In der Klagenfurter Uraufführung der Bühnenfassung ist Philipp Stix der Alkohol, Koks und Frauen nicht abholde Egomane – lange unter Strom, am Ende nur mehr verkrümmt und weinerlich. Mit Sabine Kristof-Kranzelbinder, die Geliebte, Mutter, Schwester, Ärztin u. a. verkörpert, liefert Stix eine Abfolge von emotionalen Mini-Szenen, die mit nüchternen Erzählphasen wechseln. Sie ist die sich widerstrebend verliebende Berliner DJane Sarah, die am Ende auch noch mit einer Schwangerschaft ins Reine kommen muss. Wie sie das macht, ist berührend und stimmig.

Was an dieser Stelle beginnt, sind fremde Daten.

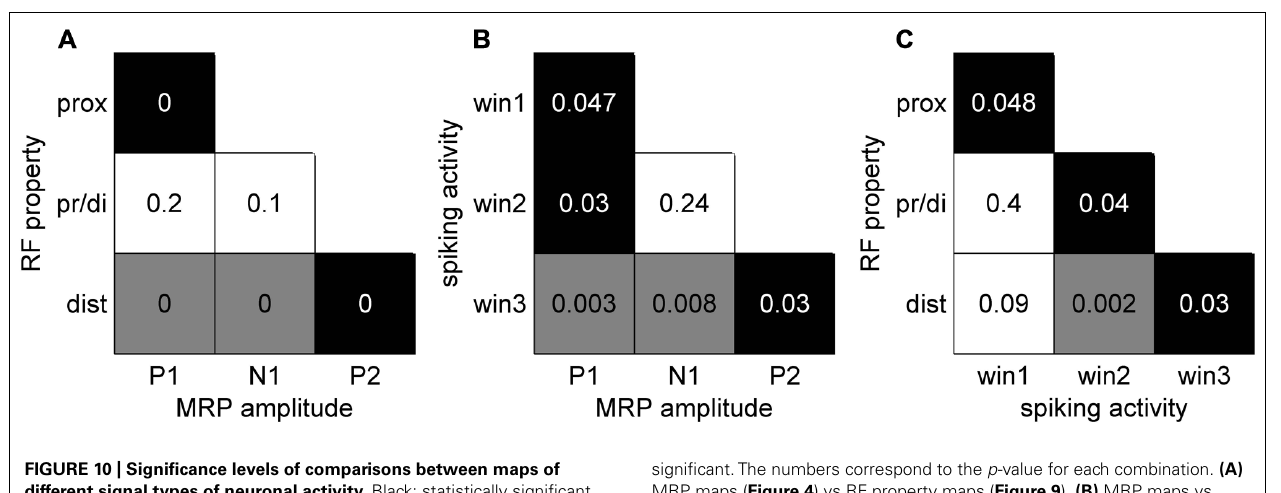
FIGURE 10 | Significance levels of comparisons between maps of different signal types of neuronal activity. Black: statistically significant ( p < 0.05) positive map; gray: statistically significant negative map; white: not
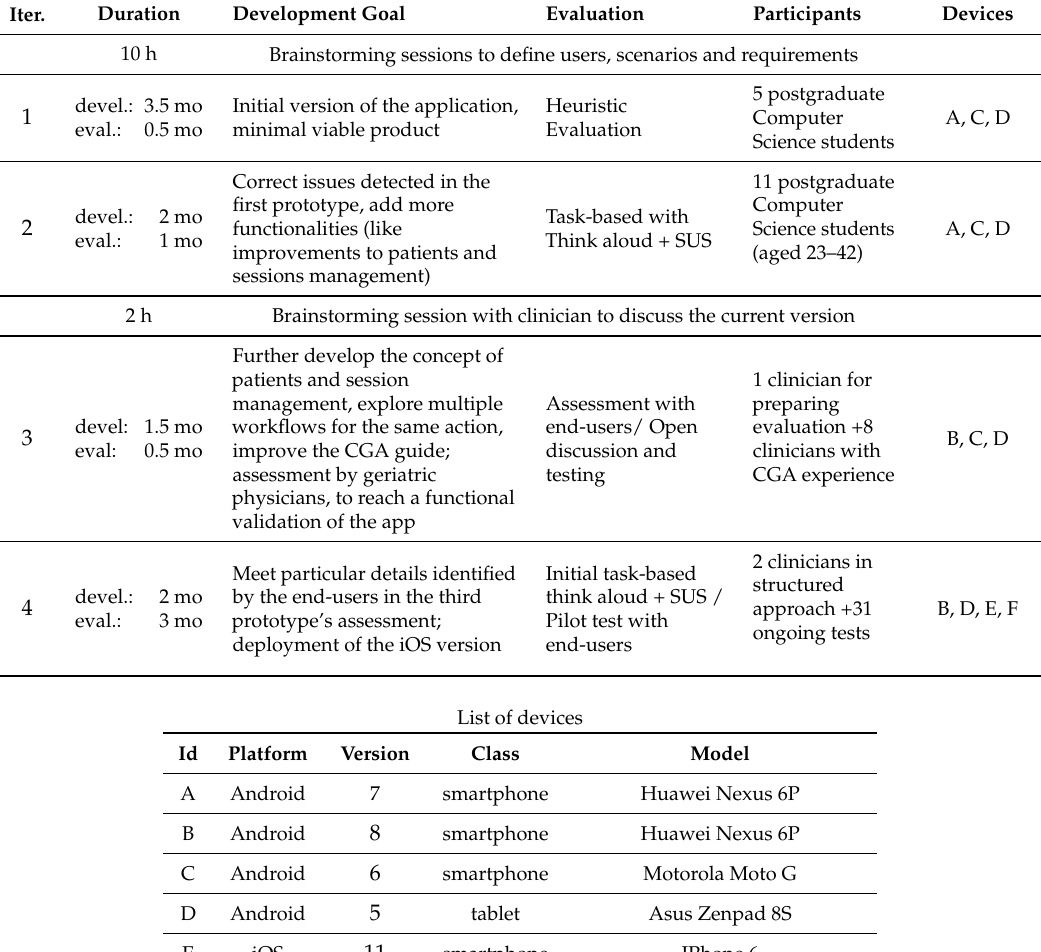
Table 4. The iterative user-centred design and development of Geriatric Helper comprised four prototypes. The evaluation method was adapted to the focus and development stage and the brainstorming sessions always included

Regisseurin Sarah Rebecca Kühl setzt auf Schwarz-Weiß-Ästhetik, den (E- und Akustik-Gitarren-)Soundtrack von David Gratzer und eine raffinierte Lichtregie. Nur ein Haufen von weißen Polstern im Zentrum der Bühne dient als Kulisse. Er ist einmal Wohnmöbel, dann Krankenbett und später ein Berg von Felsbrocken, die vom Krebskranken mit kraftvoller Wut abgetragen werden. Abstrakt choreografiert, teils synchron, teils in Zeitlupe und mit häufigen Wiederholungen von Gesten und Bewegungen wirkt das Bühnengeschehen fast traumhaft, assoziativ, irreal - ganz anders als die Filmvorlage. Fazit: Starker Tobak, einfache Handlung, einfallsreich für die Bühne umgesetzt.